Alors, Joe Hitchins, clown, se leva et sortit. Peut-être
qu'il avait vu le regard, tourné vers l'aimé, de ses yeux
idolâtres, et que cela le rendit fou - peut-être était-ce
la revanche du dieu Whisky - peut-être enfin qu'il voulut,
simple, lui montrer, lui aussi, ce qu'il savait faire de
mieux pour la conquérir. Je ne sais pas
; mais quelques minutes plus tard, la porte se rouvrit,
et il reparut à la lumière, vêtu de son costume de soie
aux fleurs éclatantes, masque plâtré de
farine que barrait la grimace amère de
la bouche rouge aux coins abaissés.
C'était un grand clown,
splendide, habile en son métier et la fièvre
d'amour, l'alcool, la colère, avaient préparé jusqu'à l'exaspération
ses muscles de métal ; de sorte que dès le premier bond,
il sentit qu'il allait donner ce soir-là le meilleur de
lui-même, et offrir en holocauste à la
jeune vierge fardée le chef-d'œuvre de
sa vie de clown, en des cabrioles surhumaines.

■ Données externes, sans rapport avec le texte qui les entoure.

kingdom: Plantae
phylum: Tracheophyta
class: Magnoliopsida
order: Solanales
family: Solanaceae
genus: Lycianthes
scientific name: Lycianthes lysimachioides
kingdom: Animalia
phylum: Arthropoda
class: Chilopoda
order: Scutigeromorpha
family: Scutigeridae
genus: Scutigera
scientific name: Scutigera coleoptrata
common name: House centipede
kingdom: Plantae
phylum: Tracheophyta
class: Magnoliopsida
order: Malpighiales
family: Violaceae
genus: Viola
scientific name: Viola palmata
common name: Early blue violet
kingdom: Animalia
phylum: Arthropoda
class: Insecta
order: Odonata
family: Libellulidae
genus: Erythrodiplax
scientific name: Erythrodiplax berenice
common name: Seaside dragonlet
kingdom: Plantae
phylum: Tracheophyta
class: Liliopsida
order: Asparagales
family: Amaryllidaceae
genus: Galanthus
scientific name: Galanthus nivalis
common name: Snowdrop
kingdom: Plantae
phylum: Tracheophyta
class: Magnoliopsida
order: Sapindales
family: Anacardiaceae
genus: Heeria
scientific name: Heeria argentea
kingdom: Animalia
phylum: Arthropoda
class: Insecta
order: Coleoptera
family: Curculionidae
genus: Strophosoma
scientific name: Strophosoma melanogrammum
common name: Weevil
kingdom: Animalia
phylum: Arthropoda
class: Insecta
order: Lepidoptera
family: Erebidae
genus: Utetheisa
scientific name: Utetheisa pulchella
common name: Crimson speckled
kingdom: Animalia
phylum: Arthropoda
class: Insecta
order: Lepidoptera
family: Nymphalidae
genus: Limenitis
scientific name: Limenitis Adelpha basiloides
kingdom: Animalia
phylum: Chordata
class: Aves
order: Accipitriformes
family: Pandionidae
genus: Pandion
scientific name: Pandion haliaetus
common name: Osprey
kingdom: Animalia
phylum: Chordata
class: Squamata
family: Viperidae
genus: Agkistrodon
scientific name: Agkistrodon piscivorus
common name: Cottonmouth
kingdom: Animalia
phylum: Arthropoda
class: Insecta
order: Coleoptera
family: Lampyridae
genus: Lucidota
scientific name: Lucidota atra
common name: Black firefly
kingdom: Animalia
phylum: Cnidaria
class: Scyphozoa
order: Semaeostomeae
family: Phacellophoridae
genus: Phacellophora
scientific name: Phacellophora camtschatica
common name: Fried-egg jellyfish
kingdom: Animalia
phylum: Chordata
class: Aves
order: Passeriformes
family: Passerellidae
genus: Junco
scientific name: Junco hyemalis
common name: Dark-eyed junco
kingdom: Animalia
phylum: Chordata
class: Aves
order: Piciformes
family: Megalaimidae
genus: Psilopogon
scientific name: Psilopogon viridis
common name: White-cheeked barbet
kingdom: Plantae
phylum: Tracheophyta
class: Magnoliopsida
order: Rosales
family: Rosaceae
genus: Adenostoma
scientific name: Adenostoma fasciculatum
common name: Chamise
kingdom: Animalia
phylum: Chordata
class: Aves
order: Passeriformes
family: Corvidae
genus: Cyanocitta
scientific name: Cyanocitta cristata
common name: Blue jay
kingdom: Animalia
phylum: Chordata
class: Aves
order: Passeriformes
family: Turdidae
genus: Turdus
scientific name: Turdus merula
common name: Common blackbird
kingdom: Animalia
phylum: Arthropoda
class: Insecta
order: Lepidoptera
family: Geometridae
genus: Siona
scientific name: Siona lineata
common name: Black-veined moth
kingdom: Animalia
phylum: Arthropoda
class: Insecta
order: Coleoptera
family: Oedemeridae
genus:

En quelques instants, il avait tout oublié. Il se souvenait
d'une seule chose, c'est qu'il devait montrer à une personne
chère la beauté de son art, la grandeur de son amour et
la souplesse de son corps, et il commença
de tournoyer désespérément.
Tout ce que peut exécuter
un clown virtuose, honneur de sa profession,
il le fit ce soir-là mieux qu'il ne l'avait jamais fait.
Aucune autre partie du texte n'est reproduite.